For the most recent quarter ended April 30, SSA posted a mere 4.4 percent growth in revenue from the like quarter last year on sales of $102.4 million. The company took a $9.4 million loss for the second quarter. This is while competitors like PeopleSoft, J.D.Edwards, and SAP continue to show strong growth.

But that was under the old guard. Founder and CEO Roger Covey stepped aside and turned over his company to William Stuek, a 30-year IBM veteran who took over as SSA's chief executive and president in April. Stuek brought with him a battalion of ex-IBMers to turn the company around. Most of the new guard was put into high level management positions including one as chief financial officer and another as head of development.

"One of the challenges for SSA is that when Bill Stuek came in he was sold this glorious mansion but what he got was a nice plot of land and a fixer upper," Richardson said. "This is a company that needed to focus and Stuek is doing the right thing."

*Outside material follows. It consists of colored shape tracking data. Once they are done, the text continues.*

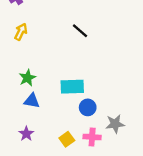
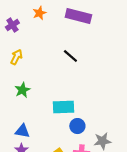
green star: (27, 78) -> (22, 90), moved
blue triangle: (32, 101) -> (22, 131), moved

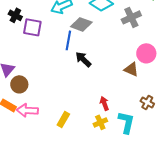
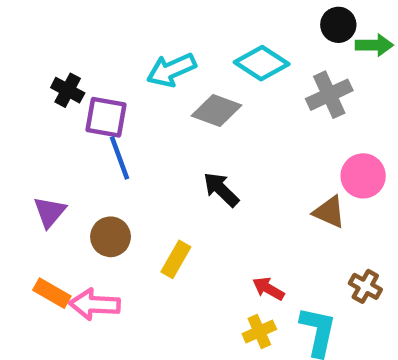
blue line: (68, 40) -> (120, 158), moved, turned -30
brown circle: (19, 84) -> (111, 237), moved
red arrow: (104, 103) -> (268, 289), turned -40
yellow rectangle: (63, 119) -> (176, 259), moved

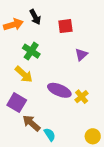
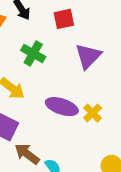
green cross: (31, 51) -> (33, 53), moved
purple triangle: (81, 55) -> (88, 56), size x1.5

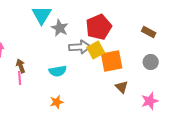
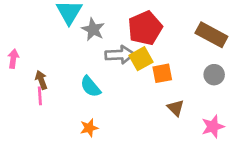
brown rectangle: (149, 32) -> (211, 35), size x1.6
orange square: (112, 61) -> (162, 73), size x0.7
cyan semicircle: (58, 71) -> (90, 87), turned 60

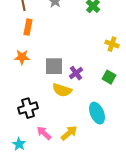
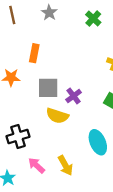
orange rectangle: (28, 27) -> (34, 53), moved
yellow arrow: (69, 133) -> (65, 165), turned 102

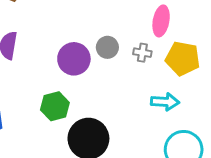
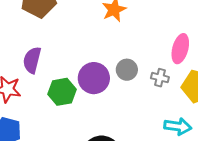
green hexagon: (55, 106) -> (62, 92), moved

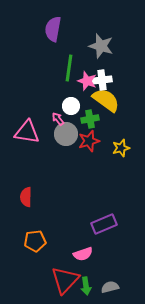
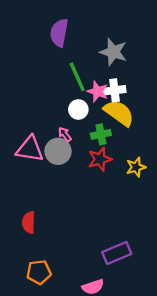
green line: (69, 68) -> (77, 77), turned -32
white circle: (71, 106) -> (78, 110), moved
gray circle: (66, 134) -> (58, 151), moved

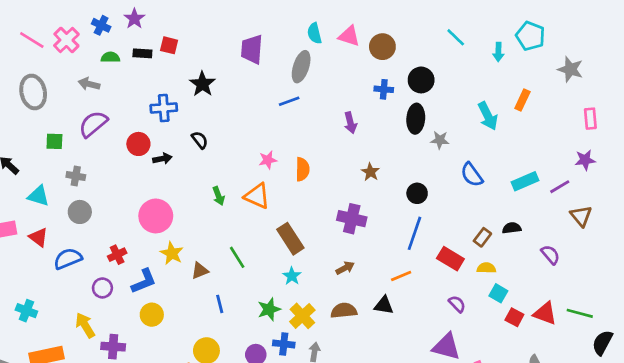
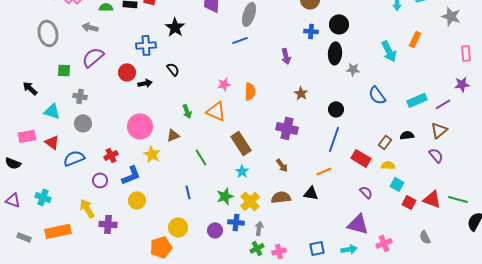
brown triangle: (581, 216) -> (439, 130), moved, turned 30
brown arrow: (345, 268) -> (282, 165), turned 80
brown triangle: (200, 271) -> (173, 135), moved

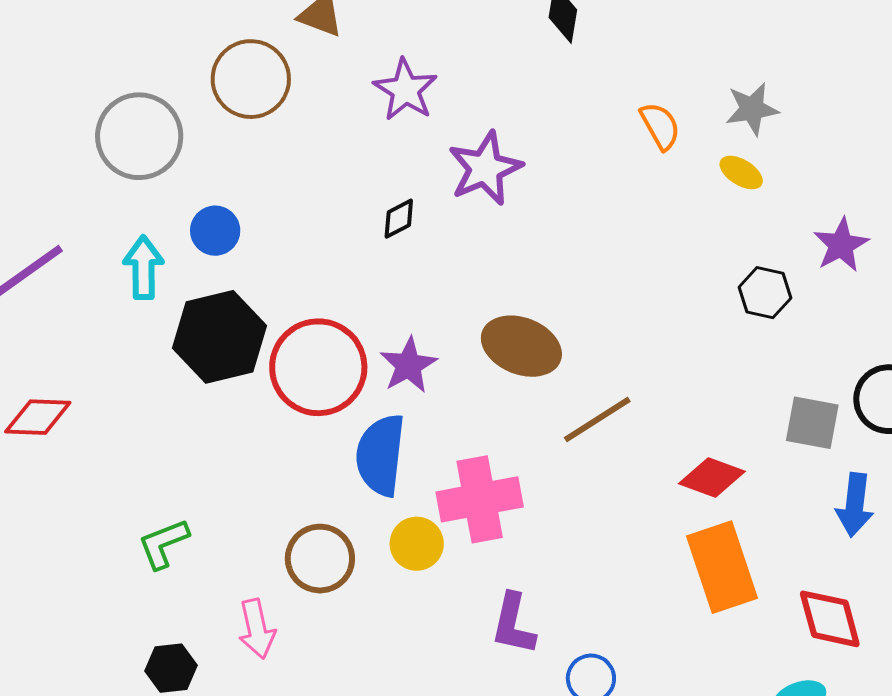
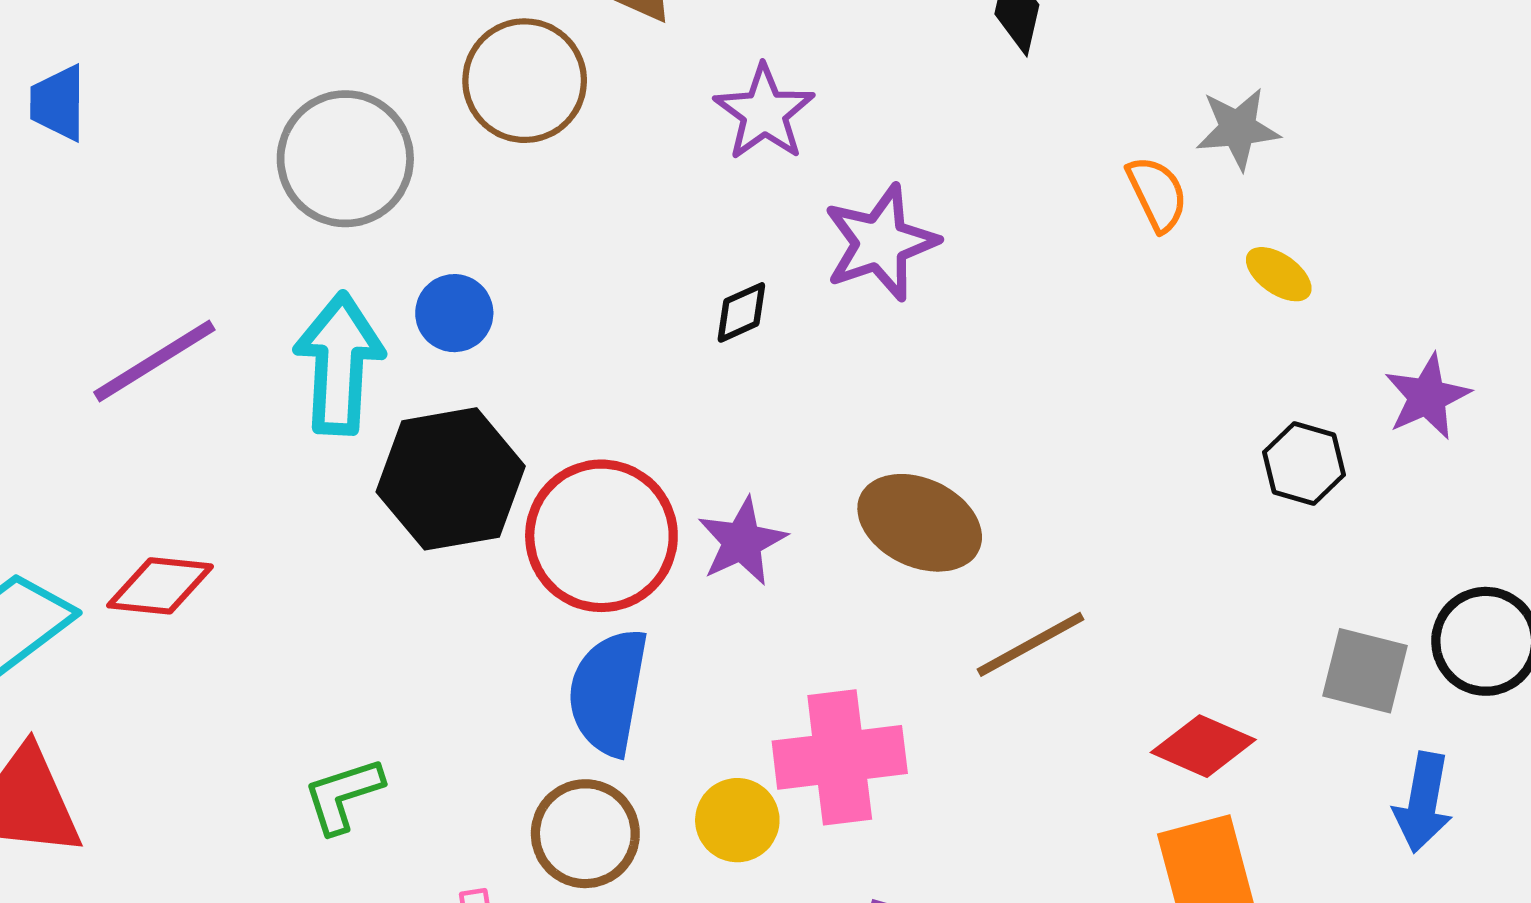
gray star: (752, 109) -> (1238, 129), moved
cyan arrow: (143, 268) -> (339, 364), size x1.4
blue semicircle: (381, 455) -> (608, 692), moved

Stuek's four-pronged approach to return to profitability included today's restructuring, an earlier stabilizing of the company, an overhaul of top management, and a still-to-come plan to start growing the business again by making sure everyone is focused on the core markets. The new growth initiative is to be set into motion in the next month.

Wall Street continues to keep a wary but optimistic eye on Stuek as his strategy takes root. Christopher Mortenson, financial analyst at BT Alex Brown, said he is keeping the stock at a neutral rating for now.

"The action Stuek has taken, cutting back the cost structure, is appropriate and hopefully it will put them in good shape," Mortenson said. "The other side of the challenge is still how do you get the products right and grow revenue. These are still some big challenges. They need to get their [Unix-based] system cleaned up. Their AS/400 product is in extremely good shape but it is not a huge growth area."

SSA is also taking much of the lucrative service business back under its own wing. Hoyt said the company was giving away that part of the business, turning over service to other companies. But now SSA plans to bolster its service department and take care of its customers itself.

"SSA has two major things in its favor, the first is it has a very large installed base and now it is deriving significant revenue from that segment through service and support," McSpadden said. "In the last quarter service and support was a savior for them. The second thing is that from a midrange market point of view they have always had a good understanding of what sells in that marketplace. They just did not have a good direct sales program."

Most of SSA's sales has been through affiliates. McSpadden said with the new management in place, the company is now learning how to get "new and stronger affiliates and how to direct its existing sales force to sell products. But they must carry it off quickly. Make these transitions and get back to business."